“Our education centers are like boarding schools where the students eat and live for free,” said Shohrat Zakir, deputy Chinese Communist Party secretary of Xinjiang Uighur Autonomous Region in western China, earlier this month.

Yet, whereas many boarding school budgets typically include school supplies, textbooks and athletic equipment, an Agence France-Presse analysis of official budget documents found that China’s “boarding schools” in Xinjiang purchased police batons, cattle prods, handcuffs and pepper spray.

“China’s claims that its Xinjiang camps are voluntary training facilities are outright lies,” the United States Mission to the United Nations and other international organizations in Geneva said in a recent tweet.

China is arbitrarily detaining more than 1 million Uighurs, ethnic Kazakhs and other members of Muslim minority groups “under horrific conditions in Xinjiang’s internment camps,” said Ambassador Kelley Currie, a U.S. representative at the United Nations.

Hiding the truth

The camps are part of an ongoing campaign to suppress ethnic minority cultures in western China, where prisoners are tortured, abused, and forced to renounce their religion and memorize Chinese Communist Party slogans, according to survivors.

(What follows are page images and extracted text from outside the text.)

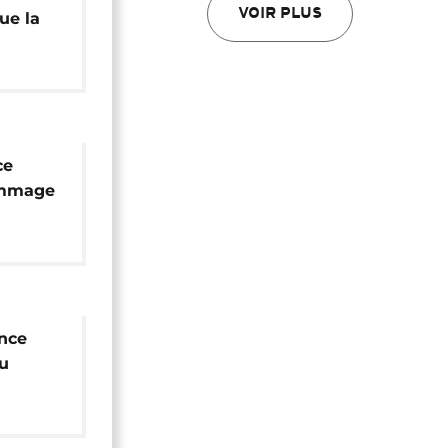
VOIR PLUS
ue la
é
ce
ommage
ince
u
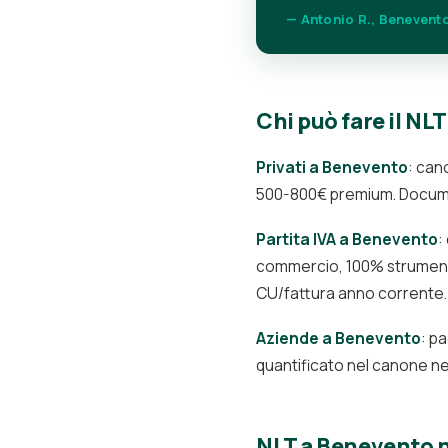
— Antonio R., Benevent
Chi può fare il NL
Privati a Benevento
: can
500-800€ premium. Documen
Partita IVA a Benevento
:
commercio, 100% strumental
CU/fattura anno corrente.
Aziende a Benevento
: p
quantificato nel canone ne
NLT a Benevento n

Internal documents acknowledged the reality inside the camps: Chinese Communist Party Secretary of Xinjiang Chen Quanguo stated that the camps should “teach like a school, be managed like the military, and be defended like a prison.”

The State Department’s recent Human Rights Report notes that the security budget for Xinjiang has increased more than 300 percent in recent years and the local government has advertised for more than 90,000 security-related jobs.

The ongoing repression has destroyed local communities in Xinjiang, with people disappearing for crimes as minor as speaking their ethnic language in school or fasting during Muslim religious holidays. And once they disappear, families stop hearing from them, with no idea what is happening to them or if they are alive.

As Secretary Pompeo said when he introduced the 2018 Human Rights Report, China is “in a league of its own when it comes to human rights violations.”